だって私はずっと、それらは「買う生活」で手に入れられるものと信じて疑わなかったのだ。ってことで長い間、とにかく一円でも多くのお金を稼がんと、「いい学校、いい会社、いい人生」(注:主に昭和の時代に信じられていた人生の方程式)という道を外れてはならじと精一杯踏ん張ってきた。
つらいことや理不尽なことがあっても、この程度の苦労や試練に耐えられないなら幸せなど手に入るはずもなし。そう自分に言い聞かせて耐え難きを耐えてきたのである。
でもそれは、どうもとんでもない勘違いだったらしい。
だって実のところ、どれほど頑張ってサラリーを稼いでモノを買いまくっても、結局はどこまでいっても灰色の忍耐時間と大して活用していない山ほどのモノたちがどんどこ積み重なるだけで、なぜか肝心の「幸せ」はどこまでいっても手に入った実感が得られずにいたのですよ。
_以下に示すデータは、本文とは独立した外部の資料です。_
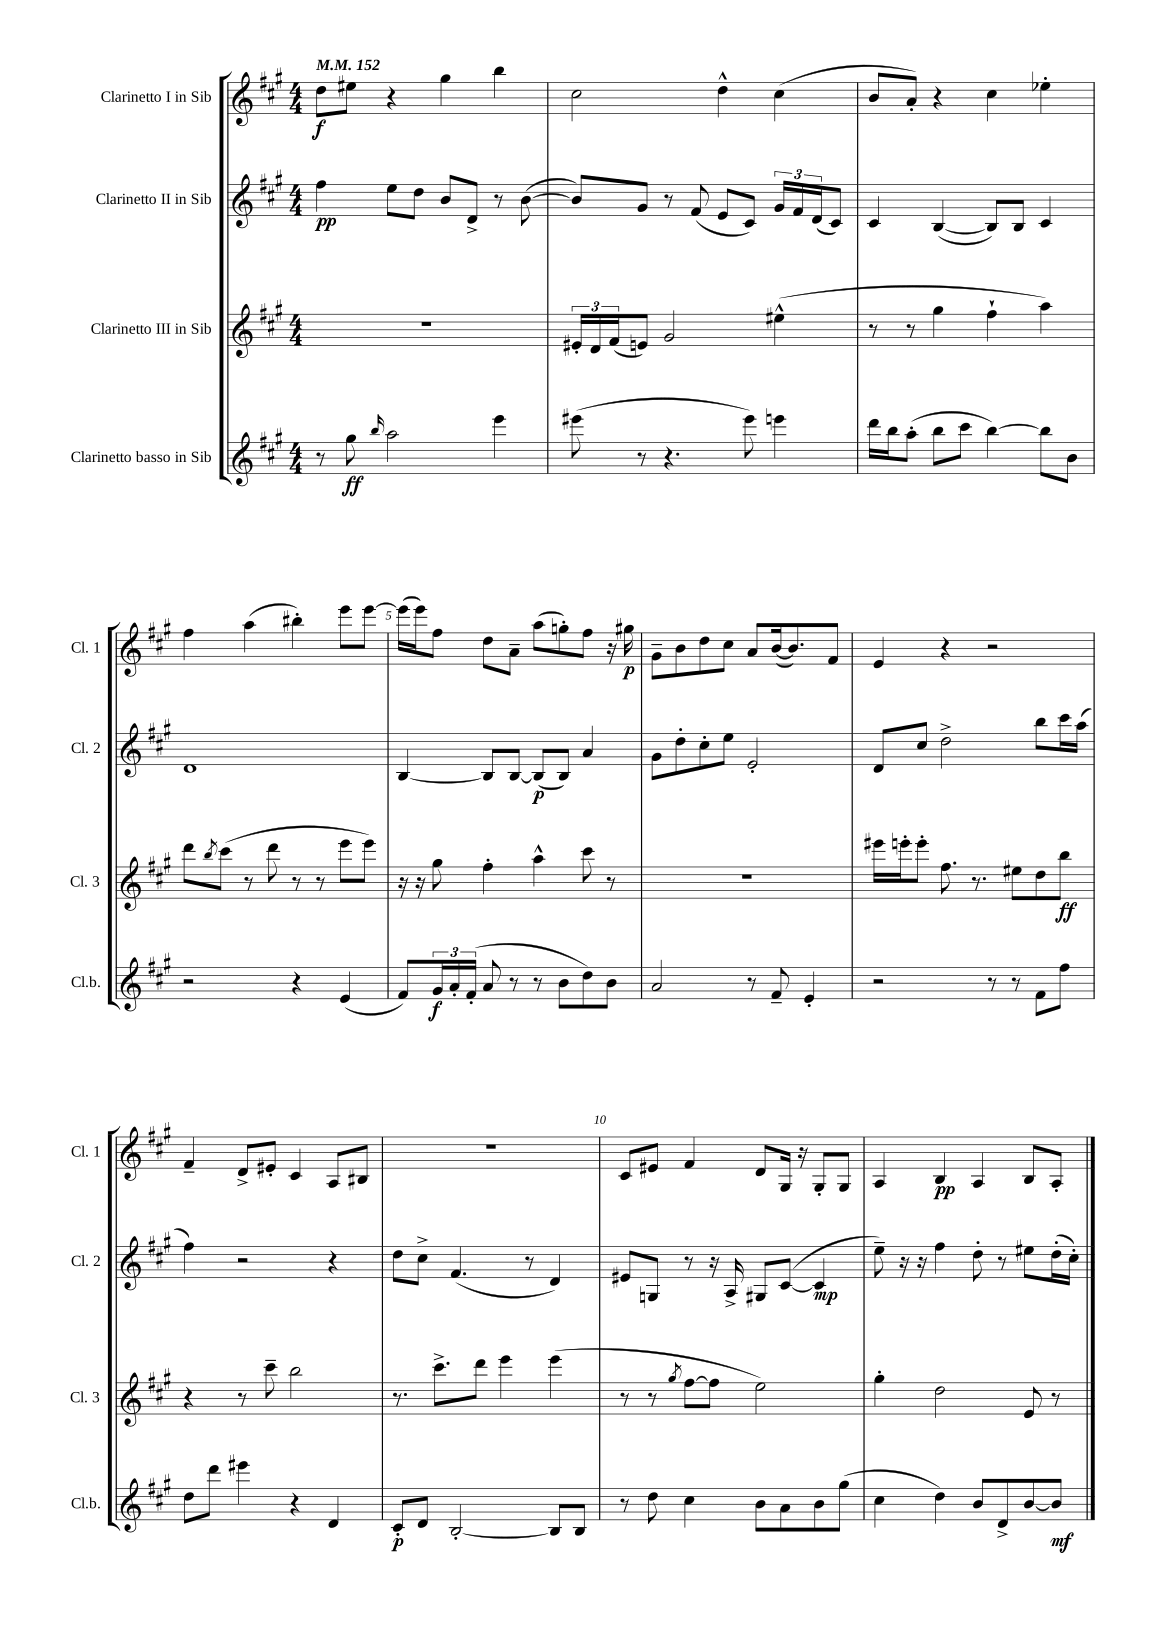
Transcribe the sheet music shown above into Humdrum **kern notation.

**kern	**kern	**kern	**kern
*staff4	*staff3	*staff2	*staff1
*clefG2	*clefG2	*clefG2	*clefG2
*k[f#c#g#]	*k[f#c#g#]	*k[f#c#g#]	*k[f#c#g#]
*M4/4	*M4/4	*M4/4	*M4/4
*MM152	*MM152	*MM152	*MM152
8r	1r	4ff#\	8dd\L
8gg#\	.	.	8ee#\J
16qqbb/	.	.	.
2aa\	.	8ee\L	4r
.	.	8dd\J	.
.	.	8b/L	4gg#\
.	.	8d^/J	.
4eee\	.	8r	4bb\
.	.	([8b\	.
=	=	=	=
(8eee#\	24e#'/LL	8b/]L)	2cc#\
.	24d/	.	.
.	(24f#/J	.	.
8r	8e/J)	8g#/J	.
4.r	2g#/	8r	.
.	.	(8f#/	.
.	.	8e/L	4dd^^\
8eee#\)	.	8c#/J)	.
4eee\	(4ee#^^\	24g#/LL	(4cc#\
.	.	24f#/	.
.	.	(24d/J	.
.	.	8c#/J)	.
=	=	=	=
16ddd\LL	8r	4c#/	8b/L
16bb\J	.	.	.
(8aa'\J	8r	.	8a'/J)
8bb\L	4gg#\	([4B/	4r
8ccc#\J	.	.	.
[4bb\)	4ff#`\	8B/]L)	4cc#\
.	.	8B/J	.
8bb\]L	4aa\)	4c#/	4ee-'\
8b\J	.	.	.
=	=	=	=
2r	8ddd\L	1d	4ff#\
.	8qbb/	.	.
.	(8ccc#\J	.	.
.	8r	.	(4aa\
.	8ddd\	.	.
4r	8r	.	4bb#'\)
.	8r	.	.
(4e/	8eee\L	.	8eee\L
.	8eee\J)	.	[8eee\J
=	=	=	=
8f#/L)	16r	[4B/	(16eee\]LL
.	16r	.	16eee\J)
24g#/L	8gg#\	.	8ff#\J
24a'/	.	.	.
(24f#'/JJ	.	.	.
8a/	4ff#'\	8B/]L	8dd\L
8r	.	[8B/J	8a~\J
8r	4aa^^\	(8B/]L	(8aa\L
8b\L	.	8B/J)	8gg'\)
8dd\)	8ccc#\	4a/	8ff#\J
8b\J	8r	.	16r
.	.	.	16gg#\
=	=	=	=
2a/	1r	8g#\L	8g#~\L
.	.	8dd'\	8b\
.	.	8cc#'\	8dd\
.	.	8ee\J	8cc#\J
8r	.	2e'/	8a/L
8f#~/	.	.	([16b/k
.	.	.	8.b/])
4e'/	.	.	.
.	.	.	8f#/J
=	=	=	=
2r	16eee#\LL	8d/L	4e/
.	16eee'\J	.	.
.	8eee'\J	8cc#/J	.
.	8.ff#\	2dd^\	4r
.	8.r	.	.
8r	.	.	2r
8r	8ee#\L	.	.
8f#\L	8dd\	8bb\L	.
8ff#\J	8bb\J	16ccc#\L	.
.	.	(16aa\JJ	.
=	=	=	=
8dd\L	4r	4ff#\)	4f#~/
8ddd\J	.	.	.
4eee#\	8r	2r	8d^/L
.	8ccc#~\	.	8e#'/J
4r	2bb\	.	4c#/
4d/	.	4r	8A/L
.	.	.	8B#/J
=	=	=	=
8c#'/L	8.r	8dd\L	1r
8d/J	.	8cc#^\J	.
.	8.ccc#^\L	.	.
[2B'/	.	(4.f#/	.
.	8ddd\J	.	.
.	4eee\	.	.
.	.	8r	.
8B/]L	(4eee\	4d/)	.
8B/J	.	.	.
=	=	=	=
8r	8r	8e#/L	8c#/L
8dd\	8r	8G/J	8e#/J
.	8qgg#/	.	.
4cc#\	[8ff#\L	8r	4f#/
.	8ff#\]J	16r	.
.	.	16A^/	.
8b\L	2ee\)	8G#/L	8d/L
8a\	.	([8c#/J	16G#/Jk
.	.	.	16r
8b\	.	4c#/]	8G#'/L
(8gg#\J	.	.	8G#/J
=	=	=	=
4cc#\	4gg#'\	8ee~\)	4A/
.	.	16r	.
.	.	16r	.
4dd\)	2dd\	4ff#\	4B/
8b/L	.	8dd'\	4A/
8d^/	.	8r	.
[8b/	8e/	8ee#\L	8B/L
8b/]J	8r	(16dd'\L	8A'/J
.	.	16cc#'\JJ)	.
==	==	==	==
*-	*-	*-	*-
ところが会社を辞めて仕方なくお金を使わない生活を始めた途端、その瞬間からすべての「幸せのモト」がコロコロとわが手中に転がり込んできたのだ。
思い込みそのものが間違っていた?
ってことは結局「お金」と「幸せ」の間にはほぼ何の関係もなかったってこと……? 「お金を手にすれば幸せが手に入る」という思い込みそのものが間違っていたってことなのか……?
いや、どう考えてもそういうこととしか思えない。
だって改めて思い返せば、私は「幸せになるには何はともあれカネしかない」と思い込んでいたがゆえに、ストレスを溜めまくりながらお金を稼ぎ、しかし稼いだ金をせっせと使ったもののどうも幸せになれず、となると、今ですらこの状態なんだからこれでお金がなくなったらもっとひどいことになるんじゃないかと怯え、もっと稼がなきゃさらに頑張らなきゃと焦り、ってことで当然ストレスフルな生活はどこまでも終わりがなく、しかもその結果得たお金をどう使ってもやっぱりどうも幸せになれず、そのうちトシもとってきて頑張りもふん張りもだんだん利かなくなってきて、ああこれから私はいったいどうなっちゃうんだ~と将来への不安だけがシンシンと積み重なっていく……って、よく考えたら負のスパイラル以外の何物でもない人生を延々と過ごしてきた。